# Other Pythons > Morelia >  Chondro eggs hatching and a JUMBO!

## TrpnBils

After probably the most stressful week I've ever had last week, this is a nice way to start out the new week. Our second and final clutch of the year is hatching tonight - 1 red so far, but there are 13 to go. When I was moving them over to the hatch tub tonight I weighed a few of them. Most are around 15 grams in weight, but we have a colossal 30g one that seems oddly out of place. It's like a small chicken egg!
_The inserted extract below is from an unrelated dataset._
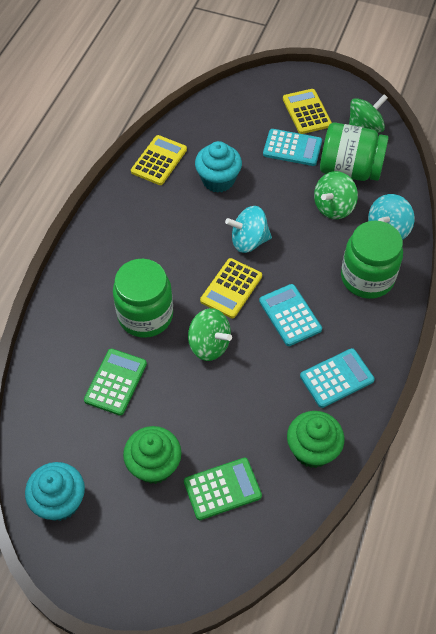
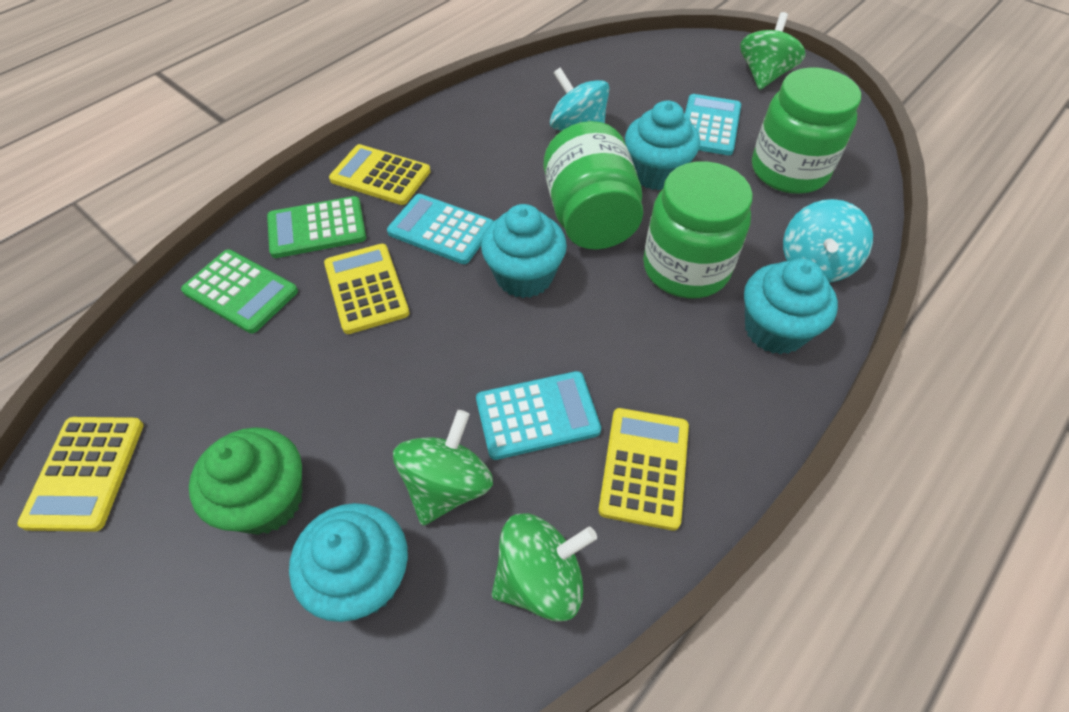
green cupcake: 2 -> 1
turquoise cupcake: 2 -> 4
yellow calculator: 3 -> 4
I have to say, I'm very happy with the way our clutches worked out this year. Our egg boxes were shallow deli cups with upside-down plastic margarita glass "domes" over top of them to control dripping. Vermiculite was used for substrate, and we only lost 3 eggs out of the two clutches which is an improvement from previous years.
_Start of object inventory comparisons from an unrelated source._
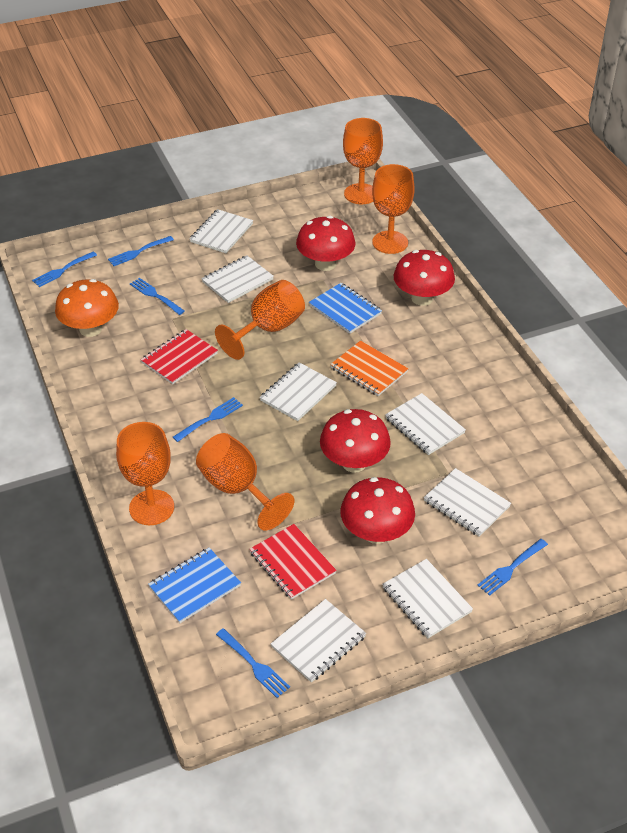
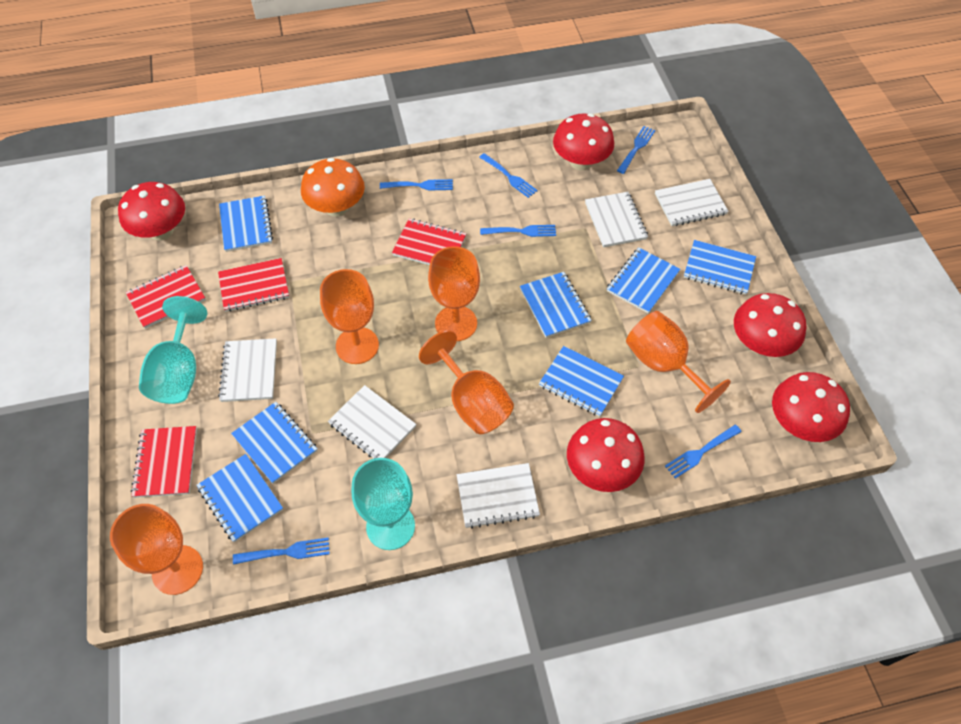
blue notebook: 2 -> 7
orange notebook: 1 -> 0
red mushroom: 4 -> 5
red notebook: 2 -> 4
turquoise goblet: 0 -> 2
white notebook: 7 -> 5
I'll be sure to follow up with photos, but I wanted to get these up tonight. I can't believe the size of the jumbo egg!

----------


## Dabonus

Grats on yet another clutch hatching. 
Hopefully some of these babies turn out just as gorgeous as the previous hatchlings.

----------


## dragonboy4578

Very cool, and best of luck..... :Good Job:

----------


## DZ Reptiles

Can't wait to see em out of the egg! That is one big egg!

----------


## Foschi Exotic Serpents

My birthday is coming up so I'll send my address! No need to start it.  :Wink:  

Nothing is better in the herp world than seeing little faces sticking out of eggs!

----------


## mainbutter

I wonder if that giant egg will yield twins!

----------


## jsmorphs2

Congrats!! That big egg is crazy! Wonder whats inside, twins maybe?

----------


## LizardPants

Congrats!  I love GTPS.  What were the pairings: locality type, designer?

----------


## TrpnBils

Thanks guys - I'll keep everyone posted on the giant yields. I'm going to move it into its own hatch tub after work today so I can see exactly what comes out of it  :Smile: 

So far we're up to 3 reds and a yellow pipping, so hopefully that is a sign of a red-heavy clutch! Every other one we've hatched out has been exactly 50/50 mix of colors.




> Congrats!  I love GTPS.  What were the pairings: locality type, designer?
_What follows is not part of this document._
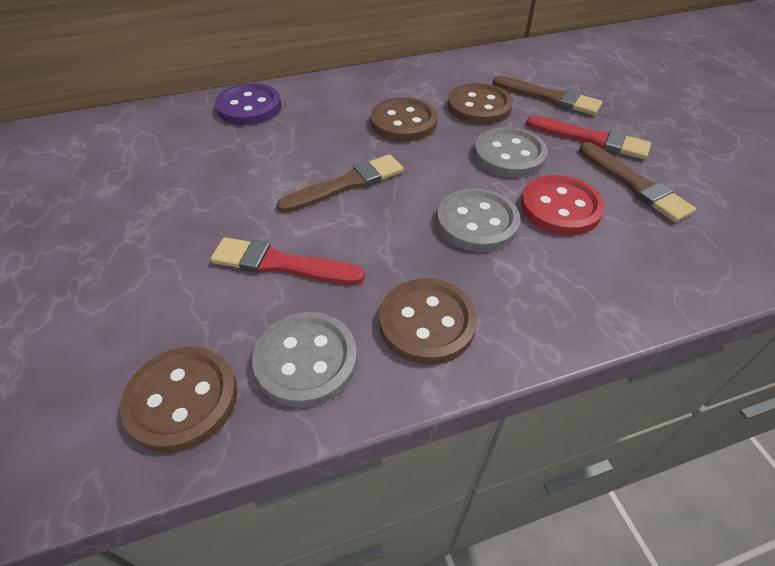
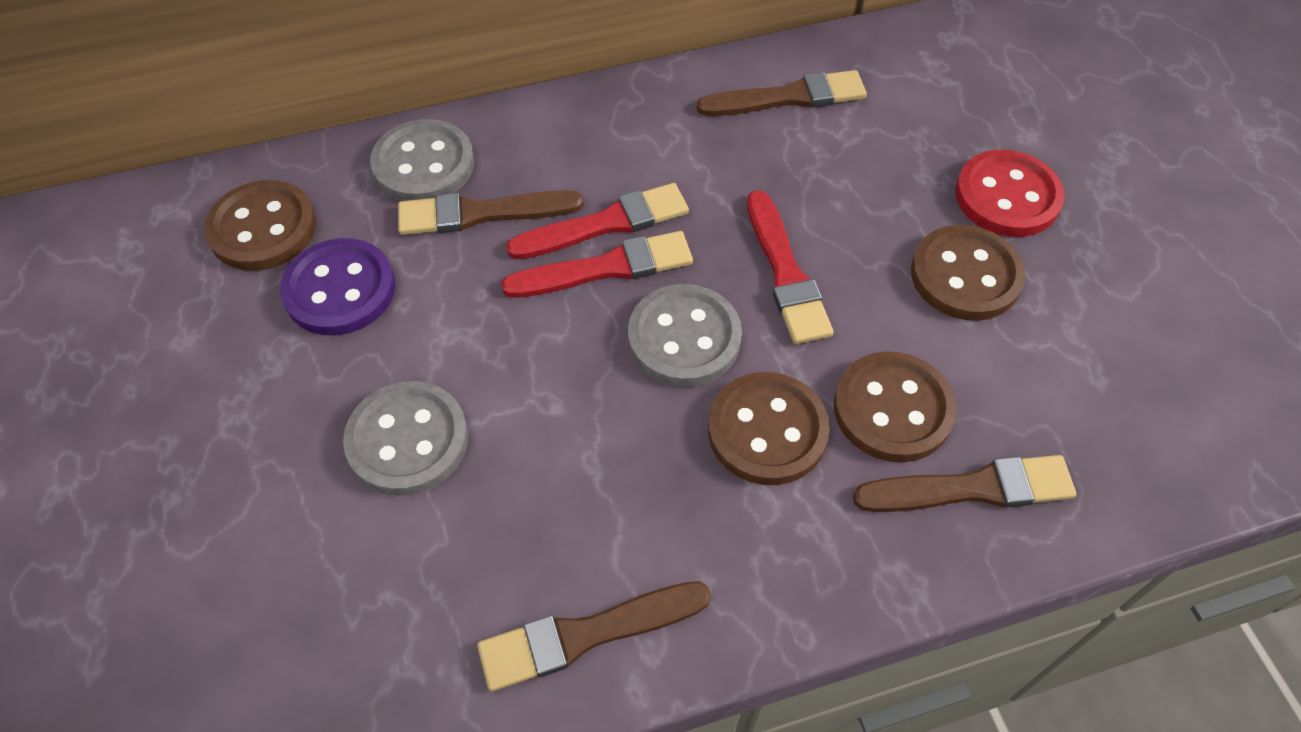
brown brush: 3 -> 4
red brush: 2 -> 3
No idea on locality. They're both mutts as far as I'm concerned because there's no definite locality associated with them. The hatchlings show all kinds of locality traits and previous pairings have given "definite" Sorongs, Biaks, Arus, and highland appearances, so I'm not going to speculate on what it might be. We're always real clear with buyers on this part and it hasn't seemed to be an obstacle for anyone. Regardless, they look very cool and we've gotten some mite phase and other oddball snakes from these parents in the past so we let them speak for themselves  :Smile:

----------


## K2exotics

so what did come out of that jumbo.. now that all the babies are here  :Smile:

----------


## TrpnBils

totally forgot about that! All we got out of it was a single, average sized yellow neonate! It's still cool though. I love the light patterns on these yellows  :Smile:

----------